Finalmente, había colapsado. Mi biplano dorado, con su inquebrantable lealtad, obedeciendo sin resistencia mis comandos, se dirigía en picada contra la pradera abajo. Allí terminaríamos los dos, estrellados.
Y no se habría ajustado a la verdad el decir que, en aquellos instantes, en que el viento azotaba mi rostro de piloto, lo que yo deseaba era morir. Por el contrario; aún rumbo a mi propia destrucción, en lo más profundo de mí ser, deseaba encontrar una razón para vivir a la cual aferrarme. Pero el viejo sentimiento de aislamiento y soledad, de ser un extranjero en este mundo, y del más profundo desamparo, que tantas veces me había tomado, esta vez me poseía en forma tan avasallante que tenía yo la sensación de estar siendo conducido a la muerte por un poder extraño a mí, ante el cual no podía rebelarme. Y empezaron a desfilar, ante mí, recuerdos de mi época de buscador, cuando conocí a seres que, rodeados de discípulos, prometían descifrar el enigma de la existencia, pero que resultaron ser solo ignorantes de buena fe; ciegos que creían estar guiando a ciegos. Inmerso en esos recuerdos, fue cuando ocurrió: sentado sobre el forraje de la pradera, allá abajo, había un hombre joven que levantó su mano hacia mí, en señal de saludo. Y esa simple acción me condujo, casi inconscientemente, a cambiar el ángulo de los alerones de mi biplano dorado, con lo que salí del picado. Virando en redondo, me dispuse a aterrizar.
II
No lejos de él, tumbada sobre la grama, estaba su bicicleta. Nada me habría preparado para ese encuentro. Ya para entonces no creía que seres así existieran. Y si es que alguno había, seguramente vivía apartado del común de los mortales, en alguna montaña.
Que la bienaventuranza estuviera más allá del poder de pensar e imaginar lo había yo barajado en algún momento: un ser sin pensamientos y sin imaginación no podía ser otra cosa más que un árbol o una piedra, a lo sumo un animal. Pero ahora él sostenía que desde tus pensamientos y tu imaginación no podías concebir el estado sin pensamientos y sin imaginación; es más, desde allí, no podrías parar nunca su funcionamiento. Para ello se necesitaba de un agente externo a ti. Y, además, mis esfuerzos por entender lo infinito usando mi mente finita no sólo era inútil sino una trampa más: ¡lo infinito no era más que una invención de la mente finita!
III
Muchas veces más aterrizó mi biplano en la pradera.
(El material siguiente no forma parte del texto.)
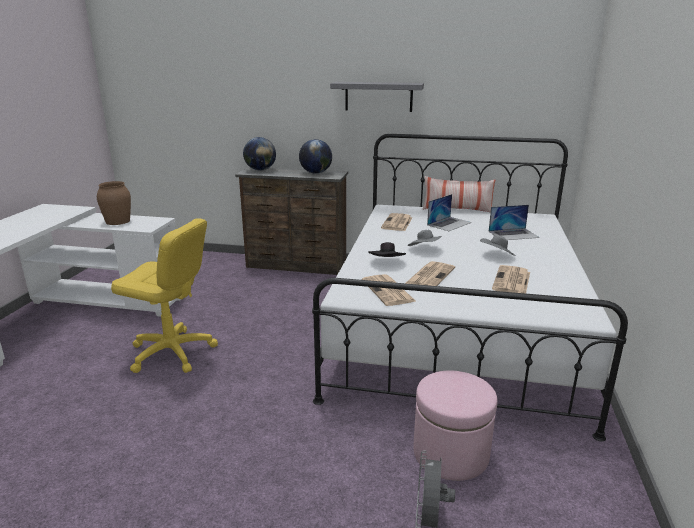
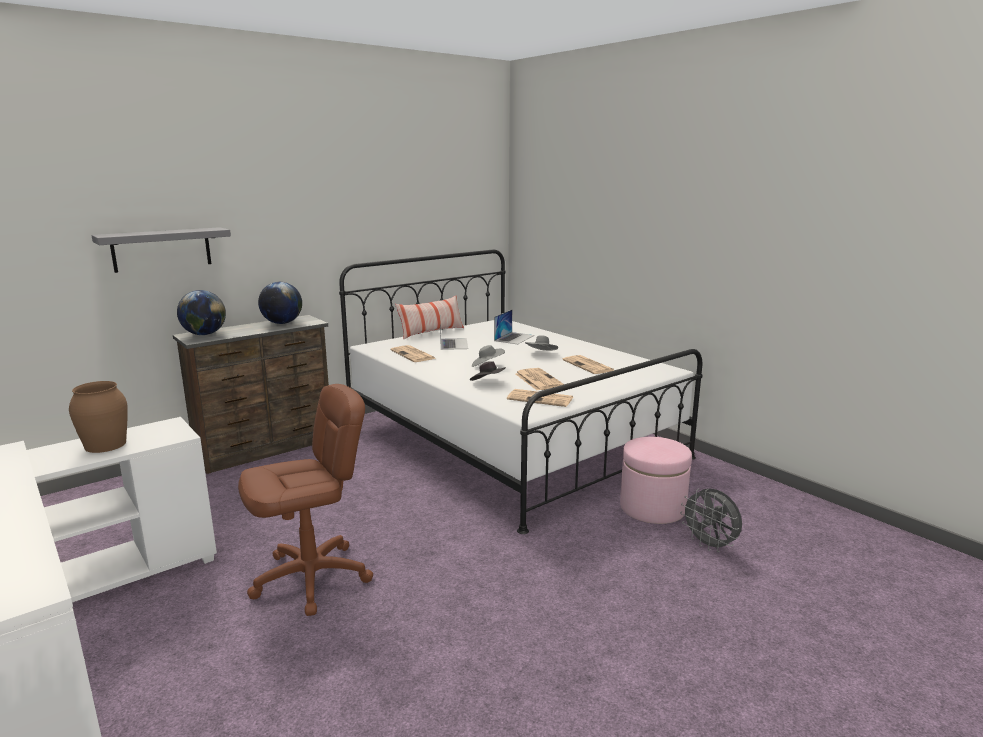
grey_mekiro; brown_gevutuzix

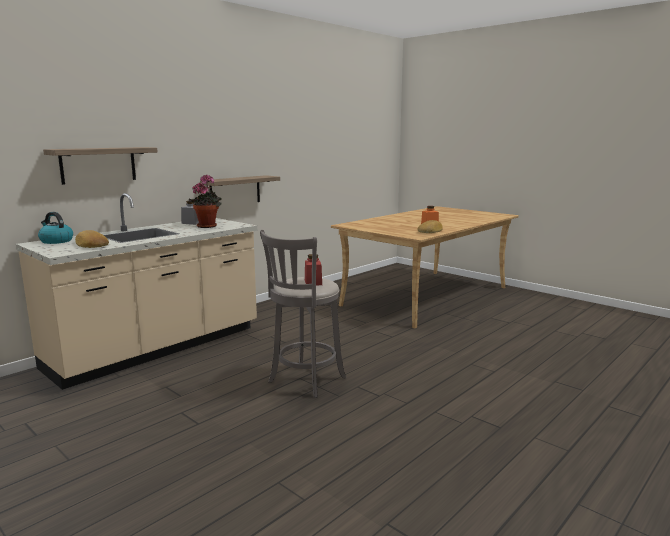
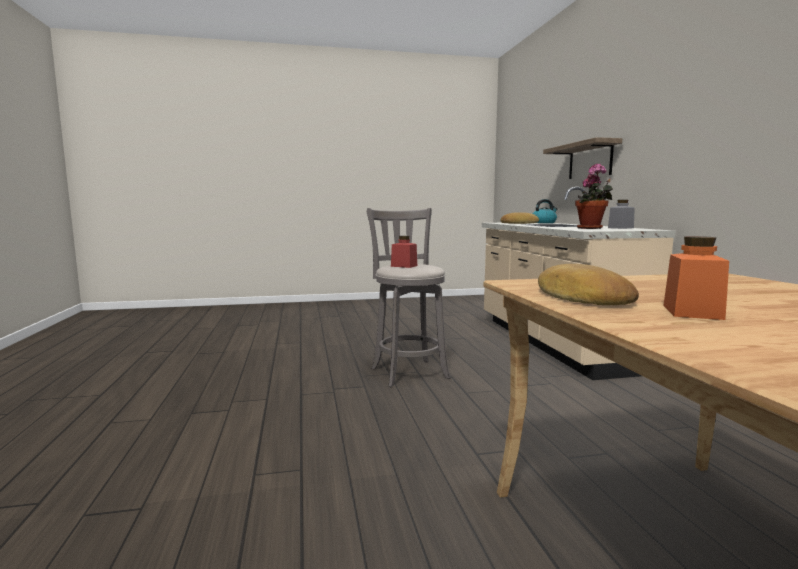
mekiro (2nd from left in the first image)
Ahora lo sé: para poder darme lo que me dio, era necesario que yo dejara de aferrarme a mis filosofías, a lo que había sido la razón misma de mi vida. Era necesario bajar la guardia, soltar lanza y escudo y hacerme vulnerable. La Realidad no era una deducción lógica, sino una experiencia que había que tocar. Y un día, cuando yo menos lo esperaba, ocurrió.
Yo estaba sentado frente a él. Ante mí tenía la imagen misma de la sencillez, de la ausencia completa de posturas. Fui invadido por un sentimiento de serenidad. Cerré los ojos y percibí la pradera en el aroma y sonidos que me traía la suave brisa que acariciaba mi rostro. Y un instante se unió al siguiente y empecé a perder noción del tiempo. Sentí que un dedo de su mano se posaba sobre mi frente, solo un instante. Fue como si una diminuta llama se hubiese posado sobre la mecha de una vela apagada el tiempo suficiente para encenderla. A pesar de la tranquilidad de la pradera tuve la clara percepción de que un ruido había sido eliminado y, entonces, fui tomado por un estado de beatífica paz que jamás habría podido concebir y que me llevó a una dimensión sin pensamientos y sin imaginación de la cual jamás hubiese querido regresar.
Y, cuando regresé, supe que algo dentro de mí había cambiado para siempre; que aunque me hundiese, de nuevo, en la oscuridad de este mundo, aquella luz que dentro de mí se había encendido iluminaría, por siempre, mi sendero. Y supe, también, que todo aquello que pudiese ponerse en palabras era ilusión.
Esto incluye mi relato de hoy, cuya única virtud es la de ser un aviso de encrucijada de caminos, apuntando en una dirección.